The future is hard to predict, but we need to have some basis for acting today to build resources and opportunities for the future. To do so, we must look at trends through a much finer lens. We have to consider all of the policies, laws, resources, and cultural aspects that go into making good communities. We also have to look at quality as well as quantity. The authors cite the Netherlands and Denmark as models for social housing, rather than Asian countries where massive housing blocks create the kind of urban environment that make most Americans shudder, but then fail to understand that it is how and what kind of housing you build that is as important as sheer amounts.

SPUR income and infrastructure data
Courtesy of SPUR

What we need, in other words, is serious research and analysis that digs deeper and ranges wider than SPUR has, of the sort that is actually practiced in the social democracies that the authors seem to yearn to see replicated in the Bay Area.
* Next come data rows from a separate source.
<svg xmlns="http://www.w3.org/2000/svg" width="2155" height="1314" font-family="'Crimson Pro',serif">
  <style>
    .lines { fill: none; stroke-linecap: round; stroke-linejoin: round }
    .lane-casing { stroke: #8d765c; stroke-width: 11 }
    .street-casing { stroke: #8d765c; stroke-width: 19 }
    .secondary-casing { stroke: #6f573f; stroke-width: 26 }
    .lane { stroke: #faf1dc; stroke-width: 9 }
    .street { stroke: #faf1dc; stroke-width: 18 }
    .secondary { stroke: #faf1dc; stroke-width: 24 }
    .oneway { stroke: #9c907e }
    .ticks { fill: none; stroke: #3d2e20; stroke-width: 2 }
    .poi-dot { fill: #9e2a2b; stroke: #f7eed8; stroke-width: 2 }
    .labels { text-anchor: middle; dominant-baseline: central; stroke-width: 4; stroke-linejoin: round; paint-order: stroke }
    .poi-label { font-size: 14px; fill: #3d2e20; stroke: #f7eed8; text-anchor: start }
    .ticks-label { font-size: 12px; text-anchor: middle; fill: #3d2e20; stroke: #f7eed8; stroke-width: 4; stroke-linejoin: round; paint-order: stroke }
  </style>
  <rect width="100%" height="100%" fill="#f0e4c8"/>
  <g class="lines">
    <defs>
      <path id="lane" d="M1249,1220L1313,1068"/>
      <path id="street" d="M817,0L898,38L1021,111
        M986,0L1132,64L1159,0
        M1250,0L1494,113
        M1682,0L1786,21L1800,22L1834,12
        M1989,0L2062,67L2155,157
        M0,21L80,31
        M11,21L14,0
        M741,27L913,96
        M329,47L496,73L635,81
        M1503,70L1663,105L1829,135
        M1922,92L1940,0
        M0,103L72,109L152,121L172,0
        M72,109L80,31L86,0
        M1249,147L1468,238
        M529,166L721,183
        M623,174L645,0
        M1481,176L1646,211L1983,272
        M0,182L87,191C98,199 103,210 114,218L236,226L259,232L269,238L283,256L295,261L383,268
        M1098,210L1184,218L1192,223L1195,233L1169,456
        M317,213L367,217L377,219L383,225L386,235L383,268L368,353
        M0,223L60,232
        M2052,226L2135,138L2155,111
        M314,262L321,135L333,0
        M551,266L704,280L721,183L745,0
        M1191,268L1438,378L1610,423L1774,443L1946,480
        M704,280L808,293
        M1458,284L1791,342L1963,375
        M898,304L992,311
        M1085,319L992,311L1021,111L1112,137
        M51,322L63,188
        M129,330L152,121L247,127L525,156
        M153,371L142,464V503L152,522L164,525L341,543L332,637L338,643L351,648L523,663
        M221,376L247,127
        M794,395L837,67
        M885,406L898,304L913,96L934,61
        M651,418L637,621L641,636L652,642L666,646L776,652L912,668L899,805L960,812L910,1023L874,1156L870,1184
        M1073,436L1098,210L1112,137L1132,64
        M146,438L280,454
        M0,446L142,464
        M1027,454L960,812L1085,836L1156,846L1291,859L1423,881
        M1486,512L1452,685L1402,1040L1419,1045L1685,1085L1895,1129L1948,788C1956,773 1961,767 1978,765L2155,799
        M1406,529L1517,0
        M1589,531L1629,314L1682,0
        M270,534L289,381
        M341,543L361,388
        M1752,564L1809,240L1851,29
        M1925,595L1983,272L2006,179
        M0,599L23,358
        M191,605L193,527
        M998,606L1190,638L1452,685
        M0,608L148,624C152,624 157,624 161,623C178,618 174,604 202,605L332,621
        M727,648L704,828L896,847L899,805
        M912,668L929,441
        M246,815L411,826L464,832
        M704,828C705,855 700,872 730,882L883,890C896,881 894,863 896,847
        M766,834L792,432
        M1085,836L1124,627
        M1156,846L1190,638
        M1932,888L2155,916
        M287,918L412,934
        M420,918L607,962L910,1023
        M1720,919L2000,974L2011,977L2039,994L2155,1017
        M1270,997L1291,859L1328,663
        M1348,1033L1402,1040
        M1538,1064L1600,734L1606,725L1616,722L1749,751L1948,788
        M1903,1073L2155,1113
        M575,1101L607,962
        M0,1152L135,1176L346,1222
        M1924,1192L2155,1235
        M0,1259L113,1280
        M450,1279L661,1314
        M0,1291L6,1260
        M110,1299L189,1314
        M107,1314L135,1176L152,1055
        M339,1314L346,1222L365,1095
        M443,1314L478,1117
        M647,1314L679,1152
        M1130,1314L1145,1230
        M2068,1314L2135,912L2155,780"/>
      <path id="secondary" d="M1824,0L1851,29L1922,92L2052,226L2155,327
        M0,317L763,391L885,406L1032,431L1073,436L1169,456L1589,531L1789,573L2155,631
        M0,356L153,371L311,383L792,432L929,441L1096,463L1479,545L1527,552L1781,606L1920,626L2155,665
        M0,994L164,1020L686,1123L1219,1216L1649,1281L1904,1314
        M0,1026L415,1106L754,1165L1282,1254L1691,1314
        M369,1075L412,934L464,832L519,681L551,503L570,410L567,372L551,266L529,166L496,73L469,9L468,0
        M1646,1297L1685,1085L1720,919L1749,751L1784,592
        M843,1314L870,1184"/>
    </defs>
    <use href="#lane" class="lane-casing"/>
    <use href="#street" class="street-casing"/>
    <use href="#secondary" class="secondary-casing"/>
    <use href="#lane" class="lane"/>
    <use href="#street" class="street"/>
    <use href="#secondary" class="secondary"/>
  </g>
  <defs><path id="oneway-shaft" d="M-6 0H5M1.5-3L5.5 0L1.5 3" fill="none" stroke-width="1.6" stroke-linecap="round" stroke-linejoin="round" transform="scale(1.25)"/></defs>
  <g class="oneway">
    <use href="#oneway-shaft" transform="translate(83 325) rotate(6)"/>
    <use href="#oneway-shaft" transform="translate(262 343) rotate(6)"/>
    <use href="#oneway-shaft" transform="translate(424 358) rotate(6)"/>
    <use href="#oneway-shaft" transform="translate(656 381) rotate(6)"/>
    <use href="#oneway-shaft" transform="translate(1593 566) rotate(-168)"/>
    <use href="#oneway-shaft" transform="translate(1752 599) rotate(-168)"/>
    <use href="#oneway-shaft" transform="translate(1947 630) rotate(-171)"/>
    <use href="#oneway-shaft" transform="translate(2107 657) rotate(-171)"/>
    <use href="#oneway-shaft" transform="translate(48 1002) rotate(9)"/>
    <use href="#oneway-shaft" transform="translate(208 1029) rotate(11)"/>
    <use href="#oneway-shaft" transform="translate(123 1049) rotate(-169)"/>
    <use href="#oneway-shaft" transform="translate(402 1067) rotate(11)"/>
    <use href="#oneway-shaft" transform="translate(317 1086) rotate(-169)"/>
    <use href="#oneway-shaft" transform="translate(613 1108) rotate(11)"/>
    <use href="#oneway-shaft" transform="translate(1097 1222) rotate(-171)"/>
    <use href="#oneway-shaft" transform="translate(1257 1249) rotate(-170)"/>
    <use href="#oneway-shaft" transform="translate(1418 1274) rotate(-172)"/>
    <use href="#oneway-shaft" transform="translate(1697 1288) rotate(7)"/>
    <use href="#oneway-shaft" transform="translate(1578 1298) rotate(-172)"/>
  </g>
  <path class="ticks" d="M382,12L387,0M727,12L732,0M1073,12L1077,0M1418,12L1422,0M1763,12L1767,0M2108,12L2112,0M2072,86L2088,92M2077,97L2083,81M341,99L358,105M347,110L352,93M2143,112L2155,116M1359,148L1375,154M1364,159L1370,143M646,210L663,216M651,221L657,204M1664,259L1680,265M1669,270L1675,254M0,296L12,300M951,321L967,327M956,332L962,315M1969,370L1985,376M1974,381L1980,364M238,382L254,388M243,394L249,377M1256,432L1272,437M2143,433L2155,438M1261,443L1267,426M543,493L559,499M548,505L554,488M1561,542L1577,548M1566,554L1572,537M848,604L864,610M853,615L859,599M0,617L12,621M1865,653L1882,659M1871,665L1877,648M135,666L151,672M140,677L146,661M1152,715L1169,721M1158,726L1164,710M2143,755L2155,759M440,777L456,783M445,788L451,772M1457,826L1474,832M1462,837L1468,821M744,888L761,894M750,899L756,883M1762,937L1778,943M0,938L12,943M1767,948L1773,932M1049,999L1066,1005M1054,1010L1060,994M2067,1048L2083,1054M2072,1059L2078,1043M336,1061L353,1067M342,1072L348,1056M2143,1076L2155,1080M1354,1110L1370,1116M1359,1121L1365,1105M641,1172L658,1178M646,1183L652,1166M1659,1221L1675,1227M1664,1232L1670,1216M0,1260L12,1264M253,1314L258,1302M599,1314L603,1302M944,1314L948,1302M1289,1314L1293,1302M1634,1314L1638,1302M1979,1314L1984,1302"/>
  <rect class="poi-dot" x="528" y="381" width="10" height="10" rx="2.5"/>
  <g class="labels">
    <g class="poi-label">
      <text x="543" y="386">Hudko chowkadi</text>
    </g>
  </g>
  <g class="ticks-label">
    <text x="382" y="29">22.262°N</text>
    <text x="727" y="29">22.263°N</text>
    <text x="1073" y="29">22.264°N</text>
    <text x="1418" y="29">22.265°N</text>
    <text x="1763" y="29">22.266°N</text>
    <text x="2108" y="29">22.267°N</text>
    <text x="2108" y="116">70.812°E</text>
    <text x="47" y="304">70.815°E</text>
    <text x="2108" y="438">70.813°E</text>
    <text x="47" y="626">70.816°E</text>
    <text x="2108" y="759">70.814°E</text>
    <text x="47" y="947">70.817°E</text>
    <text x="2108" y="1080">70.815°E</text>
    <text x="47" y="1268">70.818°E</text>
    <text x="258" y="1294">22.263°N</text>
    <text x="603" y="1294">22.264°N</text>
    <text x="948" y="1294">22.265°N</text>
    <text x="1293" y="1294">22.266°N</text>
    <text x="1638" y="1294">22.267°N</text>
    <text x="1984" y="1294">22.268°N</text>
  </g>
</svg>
We also need visions, both big and small, of what kind of places we want our cities to be, and those visions need to be compelling, seductive, and believable enough to get us there. Twenty-five years ago, the San Francisco Museum of Modern Art collected a history of such visions in the 1990 exhibition Visionary San Francisco, and then asked teams of architects, writers, and artists to imagine new scenarios. Curated by Paolo Polledri, the exhibition ranged from elegiac essays on living in a time of AIDS by Lars Lerup and Richard Rodriguez, to a part-dystopian, part-utopian vision of the Bay Bridge turned into a self-built community imagined by Hodgetts + Fung and William Gibson. These scenarios were infinitely more compelling and believable than what SPUR has produced. They are also they kind of ideas that all of our cities need, coupled with the kind of data crunching we know the FAANG companies are capable of, if we are going to truly imagine a better urban life for ourselves.